Лужанин заторопился оставить Купалу одного. Тогда уже два стихотворения могли грезиться поэту: «Белорусским партизанам» и «Грабитель». А может, что-нибудь из того, что он так и не написал? Во всяком случае, мы знаем, что под двумя этими стихотворениями стоит: «Москва. Чернореченское лесничество. 19 сентября 1941 г.». Ни до этих стихотворений, ни после них с начала войны Купала в 1941 году других стихов не писал. Но его творческая мысль работала очень напряженно и — это еще раз благодаря Максиму Лужанину — к его последним произведениям следует, видимо, отнести и сказку, которую он тогда же в Москве рассказал Лужанину (не одну ли из последних сказок Амброжика?).

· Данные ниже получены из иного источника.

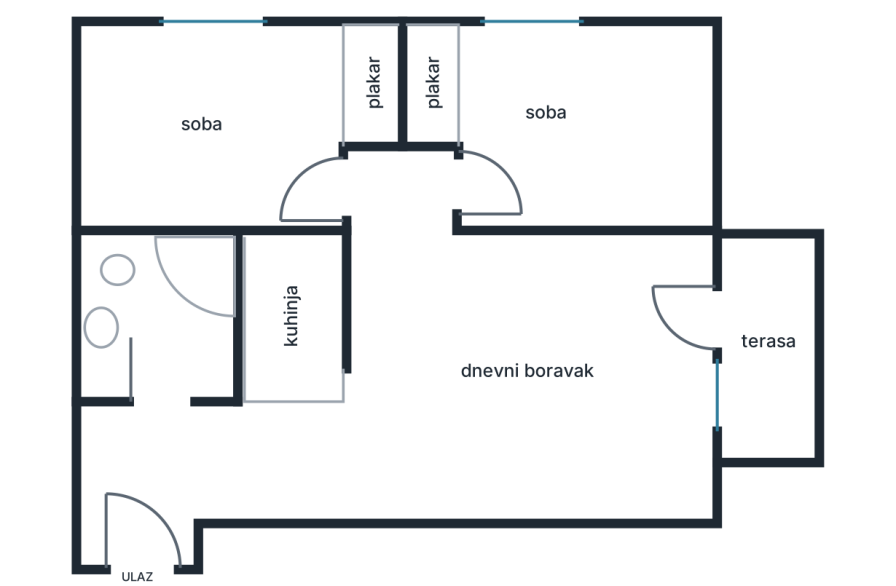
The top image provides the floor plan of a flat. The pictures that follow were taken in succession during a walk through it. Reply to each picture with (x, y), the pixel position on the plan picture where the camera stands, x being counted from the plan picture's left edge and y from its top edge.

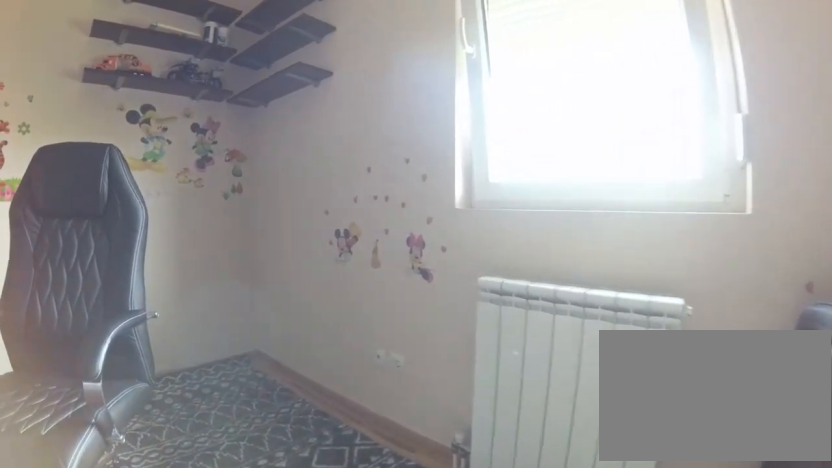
(288, 145)
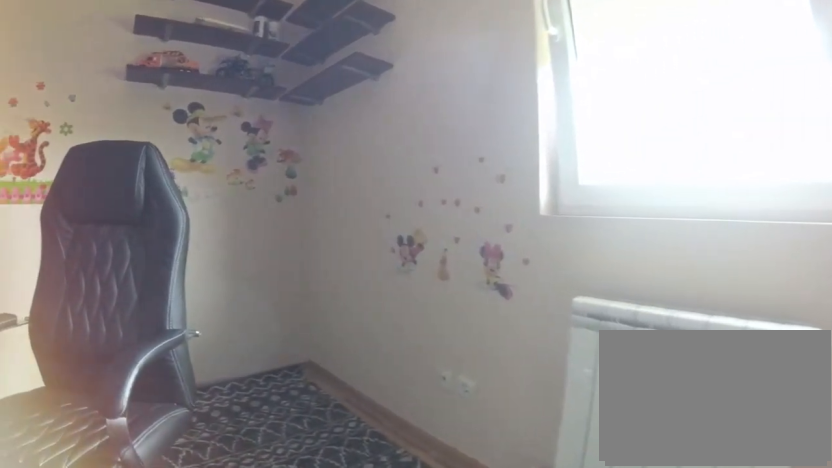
(277, 139)
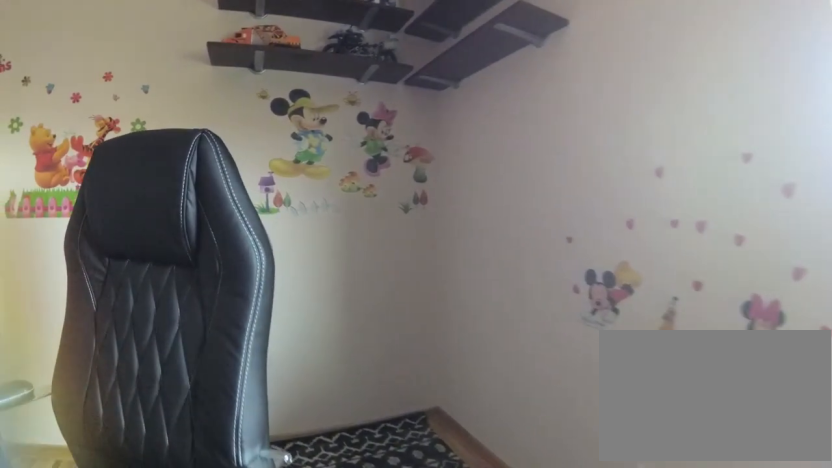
(230, 104)
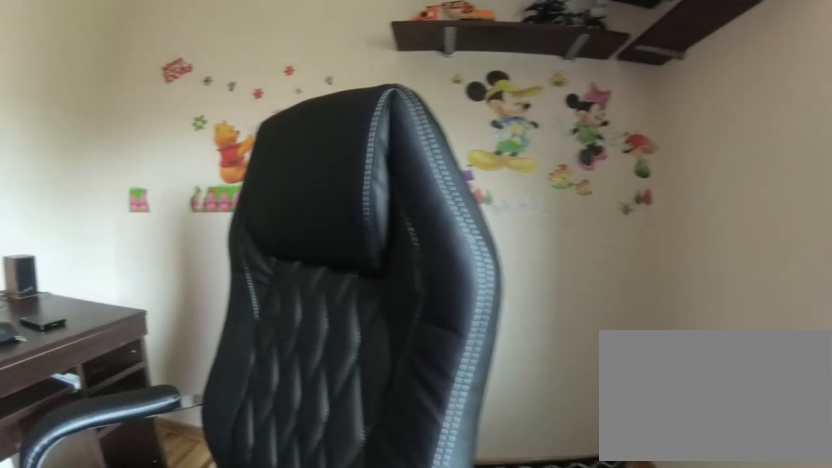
(215, 73)
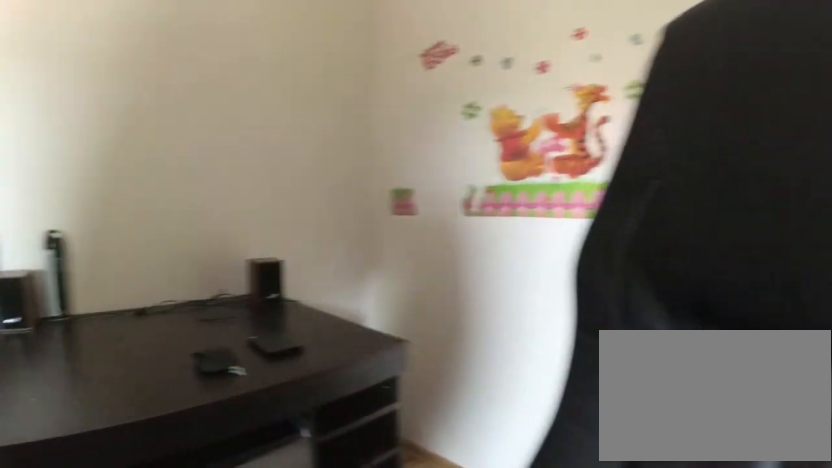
(205, 57)
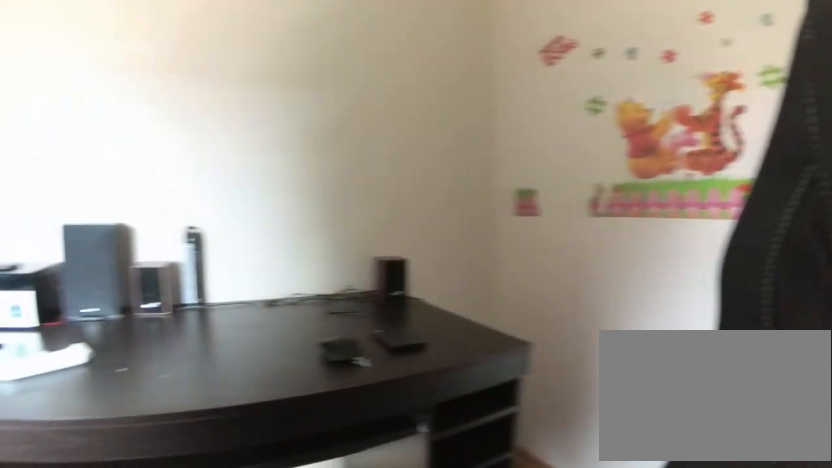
(199, 53)
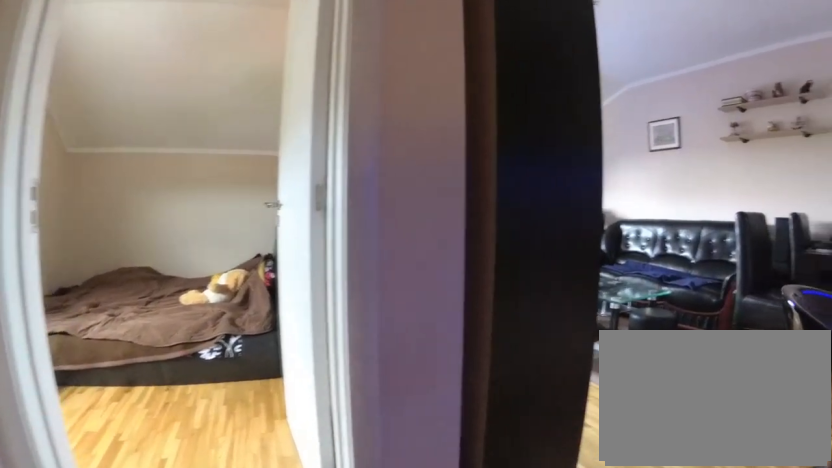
(334, 181)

Лужанин, правда, называет ее не сказкой, а преданием, которое мы тоже сейчас здесь приведем, заменив в нем только одну деталь: клен на тополь — тот, который уже печально чернел обугленными ветвями над руинами дома Купалы, который сгорел в Минске 24 июня 1941 года.

Предание это — о воскресшем пепле. В нем рассказывал Купала Лужанину вот о чем. Сильное войско напало на один небольшой остров, жители которого жили в мире и согласии и не хотели становиться невольниками. И стар и мал, вооружившись кто чем мог, стойко защищали каждую пядь своей земли. Прошел год и два, а неравная битва продолжалась. Народ верил, что сражается не зря, и это придавало ему силы. Чтоб запугать людей, завоеватели начали выжигать все, что попадалось на пути. Захватив одно селение, они согнали всех, кто в нем жил, под огромный тополь посреди улицы. Потом разбросали дома и сложили из них большой костер. День и ночь полыхало пламя, сгорели все люди, сгорело все до последнего бревнышка. Но старый тополь не поддался. Стоял, поднимая опаленные ветви, будто призывая к мщению.